#### [Stored data]
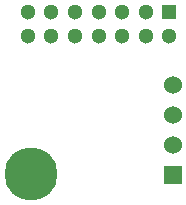
<source format=gbs>
G04 (created by PCBNEW (2013-may-18)-stable) date Wed 10 Dec 2014 10:55:01 AM CST*
%MOIN*%
G04 Gerber Fmt 3.4, Leading zero omitted, Abs format*
%FSLAX34Y34*%
G01*
G70*
G90*
G04 APERTURE LIST*
%ADD10C,0.00590551*%
%ADD11R,0.06X0.06*%
%ADD12C,0.06*%
%ADD13C,0.177165*%
%ADD14R,0.0511811X0.0511811*%
%ADD15C,0.0511811*%
G04 APERTURE END LIST*
G54D10*
G54D11*
X82456Y-60031D03*
G54D12*
X82456Y-59031D03*
X82456Y-58031D03*
X82456Y-57031D03*
G54D13*
X77728Y-59968D03*
G54D14*
X82342Y-54586D03*
G54D15*
X82342Y-55374D03*
X81555Y-54586D03*
X81555Y-55374D03*
X80767Y-54586D03*
X80767Y-55374D03*
X79980Y-54586D03*
X79980Y-55374D03*
X79192Y-54586D03*
X79192Y-55374D03*
X78405Y-54586D03*
X78405Y-55374D03*
X77618Y-54586D03*
X77618Y-55374D03*
M02*

</source>
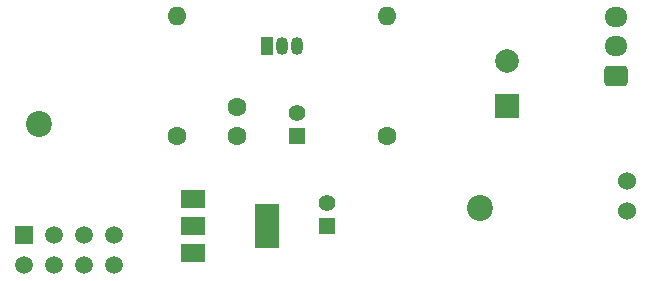
<source format=gbr>
%TF.GenerationSoftware,KiCad,Pcbnew,6.0.6-3a73a75311~116~ubuntu20.04.1*%
%TF.CreationDate,2022-07-22T14:00:07-05:00*%
%TF.ProjectId,esp_ha_integrator,6573705f-6861-45f6-996e-746567726174,rev?*%
%TF.SameCoordinates,PX6a95280PY6350ce0*%
%TF.FileFunction,Soldermask,Top*%
%TF.FilePolarity,Negative*%
%FSLAX46Y46*%
G04 Gerber Fmt 4.6, Leading zero omitted, Abs format (unit mm)*
G04 Created by KiCad (PCBNEW 6.0.6-3a73a75311~116~ubuntu20.04.1) date 2022-07-22 14:00:07*
%MOMM*%
%LPD*%
G01*
G04 APERTURE LIST*
G04 Aperture macros list*
%AMRoundRect*
0 Rectangle with rounded corners*
0 $1 Rounding radius*
0 $2 $3 $4 $5 $6 $7 $8 $9 X,Y pos of 4 corners*
0 Add a 4 corners polygon primitive as box body*
4,1,4,$2,$3,$4,$5,$6,$7,$8,$9,$2,$3,0*
0 Add four circle primitives for the rounded corners*
1,1,$1+$1,$2,$3*
1,1,$1+$1,$4,$5*
1,1,$1+$1,$6,$7*
1,1,$1+$1,$8,$9*
0 Add four rect primitives between the rounded corners*
20,1,$1+$1,$2,$3,$4,$5,0*
20,1,$1+$1,$4,$5,$6,$7,0*
20,1,$1+$1,$6,$7,$8,$9,0*
20,1,$1+$1,$8,$9,$2,$3,0*%
G04 Aperture macros list end*
%ADD10R,1.500000X1.500000*%
%ADD11C,1.500000*%
%ADD12C,2.200000*%
%ADD13RoundRect,0.250000X0.725000X-0.600000X0.725000X0.600000X-0.725000X0.600000X-0.725000X-0.600000X0*%
%ADD14O,1.950000X1.700000*%
%ADD15C,1.524000*%
%ADD16R,1.050000X1.500000*%
%ADD17O,1.050000X1.500000*%
%ADD18C,1.600000*%
%ADD19O,1.600000X1.600000*%
%ADD20R,1.400000X1.400000*%
%ADD21C,1.400000*%
%ADD22R,2.000000X2.000000*%
%ADD23C,2.000000*%
%ADD24R,2.000000X1.500000*%
%ADD25R,2.000000X3.800000*%
G04 APERTURE END LIST*
D10*
%TO.C,U1*%
X7395000Y6840000D03*
D11*
X9935000Y6840000D03*
X12475000Y6840000D03*
X15015000Y6840000D03*
X7395000Y4300000D03*
X9935000Y4300000D03*
X12475000Y4300000D03*
X15015000Y4300000D03*
%TD*%
D12*
%TO.C,REF\u002A\u002A*%
X8636000Y16256000D03*
%TD*%
D13*
%TO.C,J2*%
X57510000Y20360000D03*
D14*
X57510000Y22860000D03*
X57510000Y25360000D03*
%TD*%
D15*
%TO.C,J1*%
X58420000Y8900000D03*
X58420000Y11420000D03*
%TD*%
D16*
%TO.C,Q1*%
X27940000Y22860000D03*
D17*
X29210000Y22860000D03*
X30480000Y22860000D03*
%TD*%
D18*
%TO.C,R2*%
X38100000Y15240000D03*
D19*
X38100000Y25400000D03*
%TD*%
D20*
%TO.C,C3*%
X33020000Y7620000D03*
D21*
X33020000Y9620000D03*
%TD*%
D18*
%TO.C,C1*%
X25360000Y15240000D03*
X25360000Y17740000D03*
%TD*%
D20*
%TO.C,C2*%
X30480000Y15240000D03*
D21*
X30480000Y17240000D03*
%TD*%
D12*
%TO.C,REF\u002A\u002A*%
X45974000Y9144000D03*
%TD*%
D22*
%TO.C,C4*%
X48260000Y17780000D03*
D23*
X48260000Y21580000D03*
%TD*%
D18*
%TO.C,R1*%
X20320000Y15240000D03*
D19*
X20320000Y25400000D03*
%TD*%
D24*
%TO.C,U2*%
X21640000Y9920000D03*
X21640000Y7620000D03*
D25*
X27940000Y7620000D03*
D24*
X21640000Y5320000D03*
%TD*%
M02*

</source>
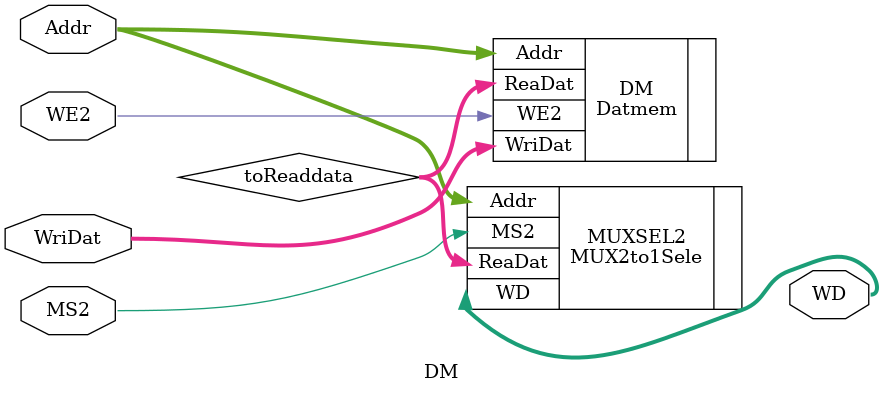
<source format=sv>
`timescale 1ns / 1ps


module DM(WE2, Addr, WriDat, WD, MS2);

parameter AWIDTH = 32;
parameter ALENGTH = 128;

output logic [AWIDTH - 1:0]WD;
input logic MS2;    
input logic WE2;
input logic [AWIDTH - 1:0] Addr;
input logic [AWIDTH - 1:0] WriDat;

wire [AWIDTH - 1:0] toReaddata;

Datmem DM(
          .ReaDat(toReaddata),
          .WE2(WE2), 
          .Addr(Addr), 
          .WriDat(WriDat)
          ); 
MUX2to1Sele MUXSEL2(
          .MS2(MS2), 
          .ReaDat(toReaddata), 
          .Addr(Addr), 
          .WD(WD) );
endmodule

</source>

#### [Directions]
Here the job is to print all the data exactly, skipping any image.

#### [Problem solution]
<source format=gbs>
G04 (created by PCBNEW (2013-may-18)-stable) date Wed 10 Dec 2014 10:55:01 AM CST*
%MOIN*%
G04 Gerber Fmt 3.4, Leading zero omitted, Abs format*
%FSLAX34Y34*%
G01*
G70*
G90*
G04 APERTURE LIST*
%ADD10C,0.00590551*%
%ADD11R,0.06X0.06*%
%ADD12C,0.06*%
%ADD13C,0.177165*%
%ADD14R,0.0511811X0.0511811*%
%ADD15C,0.0511811*%
G04 APERTURE END LIST*
G54D10*
G54D11*
X82456Y-60031D03*
G54D12*
X82456Y-59031D03*
X82456Y-58031D03*
X82456Y-57031D03*
G54D13*
X77728Y-59968D03*
G54D14*
X82342Y-54586D03*
G54D15*
X82342Y-55374D03*
X81555Y-54586D03*
X81555Y-55374D03*
X80767Y-54586D03*
X80767Y-55374D03*
X79980Y-54586D03*
X79980Y-55374D03*
X79192Y-54586D03*
X79192Y-55374D03*
X78405Y-54586D03*
X78405Y-55374D03*
X77618Y-54586D03*
X77618Y-55374D03*
M02*

</source>
<source format=gbr>
%TF.GenerationSoftware,KiCad,Pcbnew,6.0.6-3a73a75311~116~ubuntu20.04.1*%
%TF.CreationDate,2022-07-22T14:00:07-05:00*%
%TF.ProjectId,esp_ha_integrator,6573705f-6861-45f6-996e-746567726174,rev?*%
%TF.SameCoordinates,PX6a95280PY6350ce0*%
%TF.FileFunction,Soldermask,Top*%
%TF.FilePolarity,Negative*%
%FSLAX46Y46*%
G04 Gerber Fmt 4.6, Leading zero omitted, Abs format (unit mm)*
G04 Created by KiCad (PCBNEW 6.0.6-3a73a75311~116~ubuntu20.04.1) date 2022-07-22 14:00:07*
%MOMM*%
%LPD*%
G01*
G04 APERTURE LIST*
G04 Aperture macros list*
%AMRoundRect*
0 Rectangle with rounded corners*
0 $1 Rounding radius*
0 $2 $3 $4 $5 $6 $7 $8 $9 X,Y pos of 4 corners*
0 Add a 4 corners polygon primitive as box body*
4,1,4,$2,$3,$4,$5,$6,$7,$8,$9,$2,$3,0*
0 Add four circle primitives for the rounded corners*
1,1,$1+$1,$2,$3*
1,1,$1+$1,$4,$5*
1,1,$1+$1,$6,$7*
1,1,$1+$1,$8,$9*
0 Add four rect primitives between the rounded corners*
20,1,$1+$1,$2,$3,$4,$5,0*
20,1,$1+$1,$4,$5,$6,$7,0*
20,1,$1+$1,$6,$7,$8,$9,0*
20,1,$1+$1,$8,$9,$2,$3,0*%
G04 Aperture macros list end*
%ADD10R,1.500000X1.500000*%
%ADD11C,1.500000*%
%ADD12C,2.200000*%
%ADD13RoundRect,0.250000X0.725000X-0.600000X0.725000X0.600000X-0.725000X0.600000X-0.725000X-0.600000X0*%
%ADD14O,1.950000X1.700000*%
%ADD15C,1.524000*%
%ADD16R,1.050000X1.500000*%
%ADD17O,1.050000X1.500000*%
%ADD18C,1.600000*%
%ADD19O,1.600000X1.600000*%
%ADD20R,1.400000X1.400000*%
%ADD21C,1.400000*%
%ADD22R,2.000000X2.000000*%
%ADD23C,2.000000*%
%ADD24R,2.000000X1.500000*%
%ADD25R,2.000000X3.800000*%
G04 APERTURE END LIST*
D10*
%TO.C,U1*%
X7395000Y6840000D03*
D11*
X9935000Y6840000D03*
X12475000Y6840000D03*
X15015000Y6840000D03*
X7395000Y4300000D03*
X9935000Y4300000D03*
X12475000Y4300000D03*
X15015000Y4300000D03*
%TD*%
D12*
%TO.C,REF\u002A\u002A*%
X8636000Y16256000D03*
%TD*%
D13*
%TO.C,J2*%
X57510000Y20360000D03*
D14*
X57510000Y22860000D03*
X57510000Y25360000D03*
%TD*%
D15*
%TO.C,J1*%
X58420000Y8900000D03*
X58420000Y11420000D03*
%TD*%
D16*
%TO.C,Q1*%
X27940000Y22860000D03*
D17*
X29210000Y22860000D03*
X30480000Y22860000D03*
%TD*%
D18*
%TO.C,R2*%
X38100000Y15240000D03*
D19*
X38100000Y25400000D03*
%TD*%
D20*
%TO.C,C3*%
X33020000Y7620000D03*
D21*
X33020000Y9620000D03*
%TD*%
D18*
%TO.C,C1*%
X25360000Y15240000D03*
X25360000Y17740000D03*
%TD*%
D20*
%TO.C,C2*%
X30480000Y15240000D03*
D21*
X30480000Y17240000D03*
%TD*%
D12*
%TO.C,REF\u002A\u002A*%
X45974000Y9144000D03*
%TD*%
D22*
%TO.C,C4*%
X48260000Y17780000D03*
D23*
X48260000Y21580000D03*
%TD*%
D18*
%TO.C,R1*%
X20320000Y15240000D03*
D19*
X20320000Y25400000D03*
%TD*%
D24*
%TO.C,U2*%
X21640000Y9920000D03*
X21640000Y7620000D03*
D25*
X27940000Y7620000D03*
D24*
X21640000Y5320000D03*
%TD*%
M02*

</source>
<source format=sv>
`timescale 1ns / 1ps


module DM(WE2, Addr, WriDat, WD, MS2);

parameter AWIDTH = 32;
parameter ALENGTH = 128;

output logic [AWIDTH - 1:0]WD;
input logic MS2;    
input logic WE2;
input logic [AWIDTH - 1:0] Addr;
input logic [AWIDTH - 1:0] WriDat;

wire [AWIDTH - 1:0] toReaddata;

Datmem DM(
          .ReaDat(toReaddata),
          .WE2(WE2), 
          .Addr(Addr), 
          .WriDat(WriDat)
          ); 
MUX2to1Sele MUXSEL2(
          .MS2(MS2), 
          .ReaDat(toReaddata), 
          .Addr(Addr), 
          .WD(WD) );
endmodule

</source>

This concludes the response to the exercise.